◆ PROVIDED RECORDS
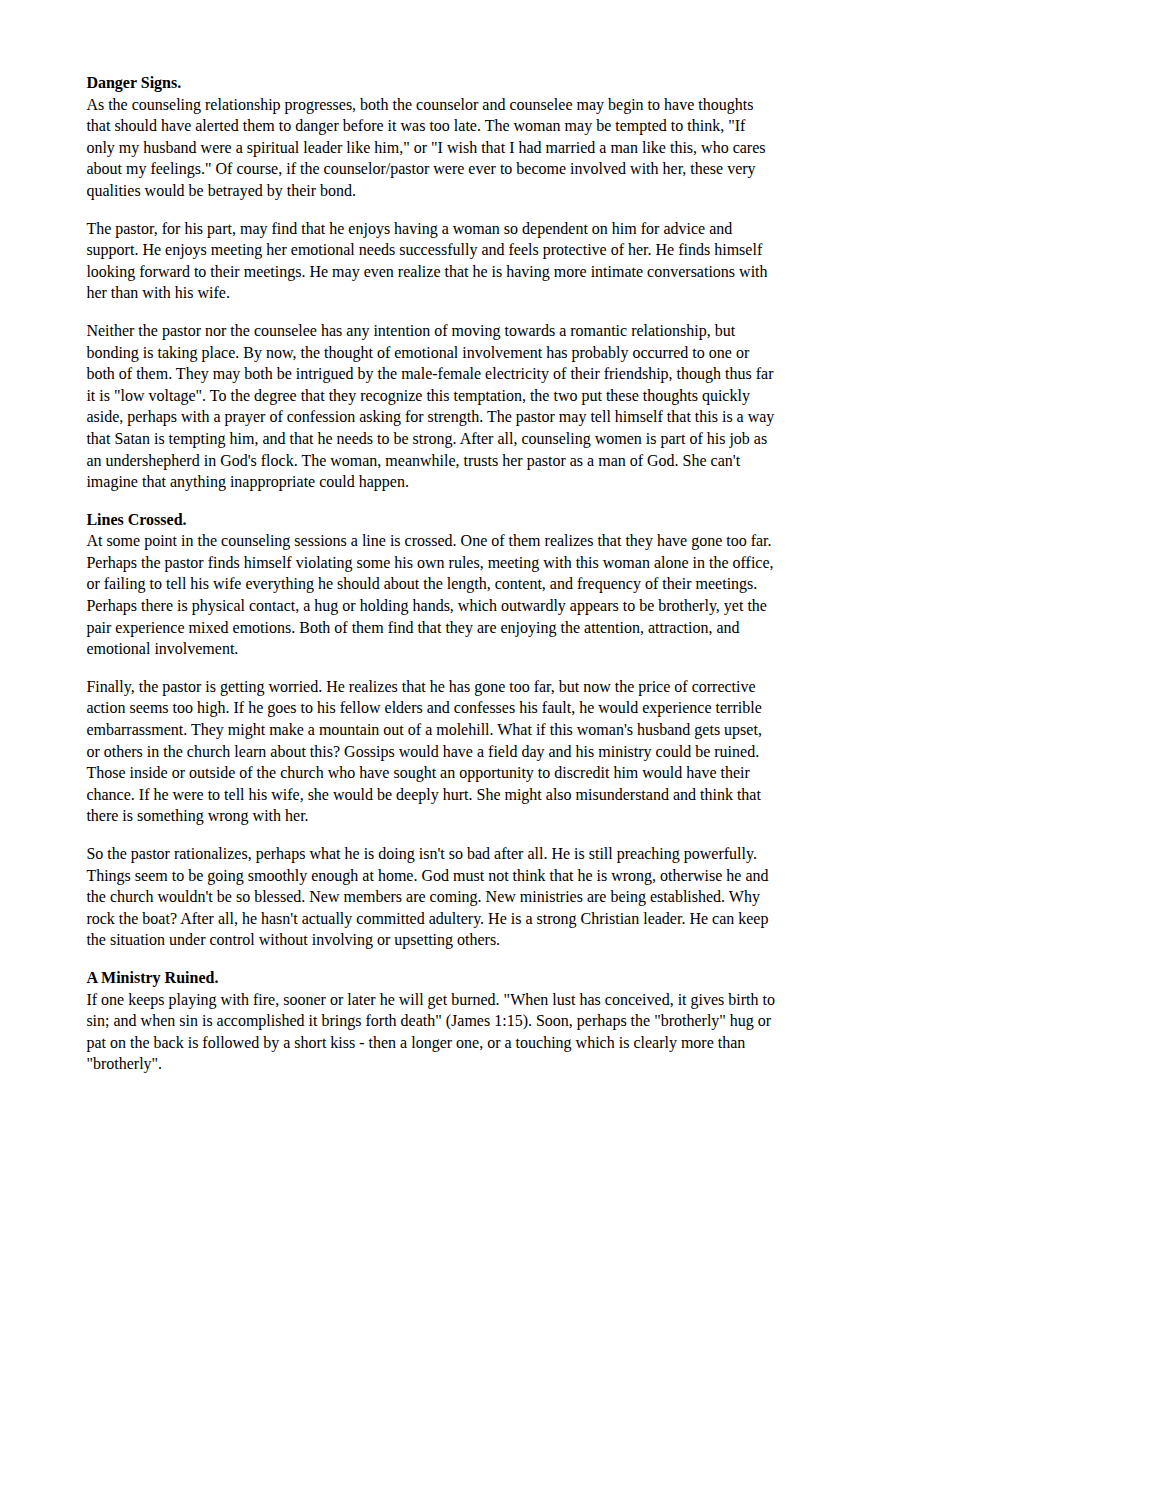Danger Signs.
As the counseling relationship progresses, both the counselor and counselee may begin to have thoughts that should have alerted them to danger before it was too late. The woman may be tempted to think, "If only my husband were a spiritual leader like him," or "I wish that I had married a man like this, who cares about my feelings." Of course, if the counselor/pastor were ever to become involved with her, these very qualities would be betrayed by their bond.
The pastor, for his part, may find that he enjoys having a woman so dependent on him for advice and support. He enjoys meeting her emotional needs successfully and feels protective of her. He finds himself looking forward to their meetings. He may even realize that he is having more intimate conversations with her than with his wife.
Neither the pastor nor the counselee has any intention of moving towards a romantic relationship, but bonding is taking place. By now, the thought of emotional involvement has probably occurred to one or both of them. They may both be intrigued by the male-female electricity of their friendship, though thus far it is "low voltage". To the degree that they recognize this temptation, the two put these thoughts quickly aside, perhaps with a prayer of confession asking for strength. The pastor may tell himself that this is a way that Satan is tempting him, and that he needs to be strong. After all, counseling women is part of his job as an undershepherd in God's flock. The woman, meanwhile, trusts her pastor as a man of God. She can't imagine that anything inappropriate could happen.
Lines Crossed.
At some point in the counseling sessions a line is crossed. One of them realizes that they have gone too far. Perhaps the pastor finds himself violating some his own rules, meeting with this woman alone in the office, or failing to tell his wife everything he should about the length, content, and frequency of their meetings. Perhaps there is physical contact, a hug or holding hands, which outwardly appears to be brotherly, yet the pair experience mixed emotions. Both of them find that they are enjoying the attention, attraction, and emotional involvement.
Finally, the pastor is getting worried. He realizes that he has gone too far, but now the price of corrective action seems too high. If he goes to his fellow elders and confesses his fault, he would experience terrible embarrassment. They might make a mountain out of a molehill. What if this woman's husband gets upset, or others in the church learn about this? Gossips would have a field day and his ministry could be ruined. Those inside or outside of the church who have sought an opportunity to discredit him would have their chance. If he were to tell his wife, she would be deeply hurt. She might also misunderstand and think that there is something wrong with her.
So the pastor rationalizes, perhaps what he is doing isn't so bad after all. He is still preaching powerfully. Things seem to be going smoothly enough at home. God must not think that he is wrong, otherwise he and the church wouldn't be so blessed. New members are coming. New ministries are being established. Why rock the boat? After all, he hasn't actually committed adultery. He is a strong Christian leader. He can keep the situation under control without involving or upsetting others.
A Ministry Ruined.
If one keeps playing with fire, sooner or later he will get burned. "When lust has conceived, it gives birth to sin; and when sin is accomplished it brings forth death" (James 1:15). Soon, perhaps the "brotherly" hug or pat on the back is followed by a short kiss - then a longer one, or a touching which is clearly more than "brotherly".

◆ YOUR TASK
Search the entries above for "more". Return every line that has it.

◆ RESPONSE BELOW
The pastor, for his part, may find that he enjoys having a woman so dependent on him for advice and support. He enjoys meeting her emotional needs successfully and feels protective of her. He finds himself looking forward to their meetings. He may even realize that he is having more intimate conversations with her than with his wife.
If one keeps playing with fire, sooner or later he will get burned. "When lust has conceived, it gives birth to sin; and when sin is accomplished it brings forth death" (James 1:15). Soon, perhaps the "brotherly" hug or pat on the back is followed by a short kiss - then a longer one, or a touching which is clearly more than "brotherly".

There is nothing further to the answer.